Colitis is an inflammation of the lining of the colon (large intestine) that can cause chronic diarrhea. There is a myriad of reasons why colitis may occur, including infection with bacteria, viruses, parasites, Crohn’s Disease and ulcerative colitis. Among the variations of colitis, microscopic colitis is unique. A routine colonoscopy may reveal a normal looking lining of the colon, yet under the light of a microscope, the biopsies will show inflammation. Similarly, Irritable Bowel Syndrome can cause chronic diarrhea and a colonoscopy will reveal a normal looking lining of the colon, and the biopsies of the colon will be normal. For these reasons, IBS is not considered a type of colitis.

There are two types of microscopic colitis. One is collagenous colitis in which there is an abnormal layer of protein (collagen). The other is lymphocytic colitis where instead of the collagen layer, you find white blood cells (lymphocytes) underneath the lining of the colon. They both have very similar presentations, symptoms and treatments.

The best test to diagnose microscopic colitis is a colonoscopy with biopsies of the right and left colon. There are two types of procedures by which the colon is evaluated: a colonoscopy and a sigmoidoscopy. A colonoscopy is the complete evaluation of the entire colon, while a sigmoidoscopy is a simpler procedure that only looks at the last 1/3 of the colon. The physician is more likely to find abnormalities through a colonoscopy than through a sigmoidoscopy. Thus, a colonoscopy is the preferred diagnostic procedure.

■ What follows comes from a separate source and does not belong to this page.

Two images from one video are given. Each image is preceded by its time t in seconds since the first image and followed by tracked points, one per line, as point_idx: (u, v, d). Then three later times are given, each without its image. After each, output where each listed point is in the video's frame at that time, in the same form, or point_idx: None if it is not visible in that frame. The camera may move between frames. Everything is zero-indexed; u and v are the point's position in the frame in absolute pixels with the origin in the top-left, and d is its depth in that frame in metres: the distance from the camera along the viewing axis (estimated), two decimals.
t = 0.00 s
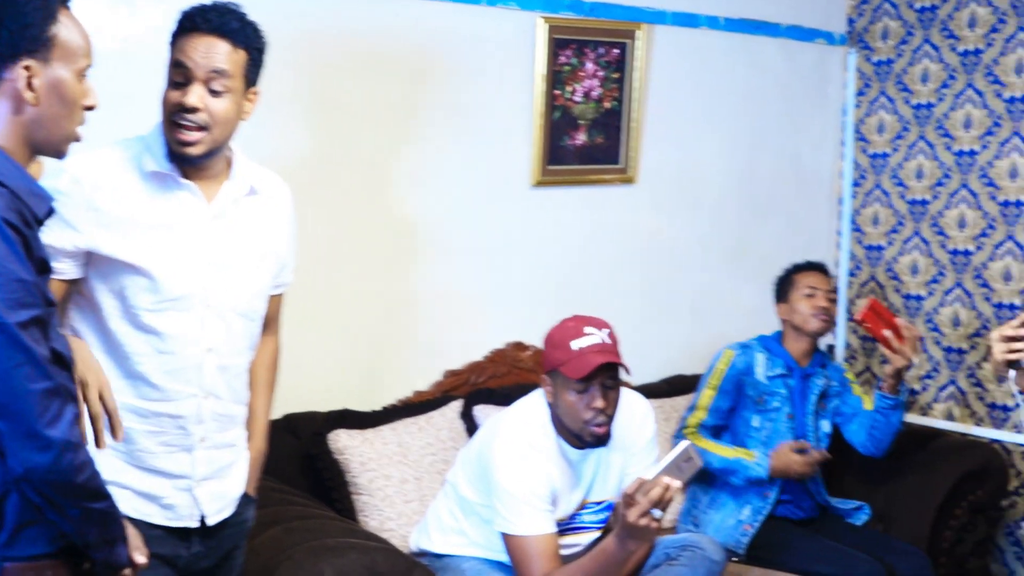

It’s not clear exactly why microscopic colitis develops, but there’s very likely more than one reason. Certain drugs such as nonsteroidal anti-inflammatory drugs (NSAIDS: ibuprofen, naprosyn), SSRI type antidepressants, and antacids such as the PPI’s (omeprazole, lansoprazole, pantoprazole, etc.) may trigger or worsen microscopic colitis. Genetic predisposition also has been implicated as the cause of microscopic colitis. There may also be an increased incidence of microscopic colitis in patients with celiac disease. The typical case of microscopic colitis is a middle aged woman with gradual onset of chronic, non-bloody, watery diarrhea that persists over months to years. It may worsen with the hormonal imbalance that happens during menopause. The chances of getting microscopic colitis increase if the patient is female, older than 50 years, smoking (past or present), on medications that have been linked to the disease and is suffering from an autoimmune disease (type 1 diabetes, autoimmune thyroiditis).

There is no evidence that microscopic colitis leads to an increase risk of colon cancer, as with ulcerative colitis. The clinical course of microscopic colitis is not as aggressive as Crohn’s Disease and ulcerative colitis. Management of microscopic colitis includes lifestyle changes aimed at reducing the diarrhea and discontinuing drugs like Nsaids and PPi’s. Dietary recommendations include reducing the amount of caffeine, lactose and fat in the diet. In many cases, treatment with antidiarrheal medications is necessary. Loperamide, Bismuth (Pepto Bismol), bulking agents like psyllium, or bile acid binding resins like cholestyramine are commonly used in the treatment of microscopic colitis. In more severe cases of diarrhea, corticosteroids can be used as treatment. Corticosteroids are medications that decrease inflammation and reduce the activity of the immune system. However, these medications can have many side effects. Budesonide, is a type of corticosteroid that is considered to be safer with fewer side effects, than others such as prednisone. Therefore, this is the treatment of choice.

So, if you or someone you know suffers from diarrhea that has lasted for weeks, please contact your gastroenterologist for further evaluation and management. Microscopic colitis is a chronic condition with symptoms that may come and go intermittently and cannot be diagnosed with blood tests or stool studies. In order to diagnose microscopic colitis, a physician must obtain a biopsy from the colon. In most cases, it can be easily treated and symptoms managed so patients can function normally.

1.Incidence, Prevalence, and Temporal Trends of Microscopic Colitis: A Systematic Review and Meta-Analysis. Tong J, Zheng Q, et al: Am J Gastroenterol; 2015;110 (February): 265-276.
2.Nguyen GC, Smalley WE, Vege SS, Carrasco-Labra A, Clinical Guidelines Committee. American Gastroenterological Association Institute guideline on the medical management of microscopic colitis. Gastroenterology. 2016 Jan;150(1):242-6.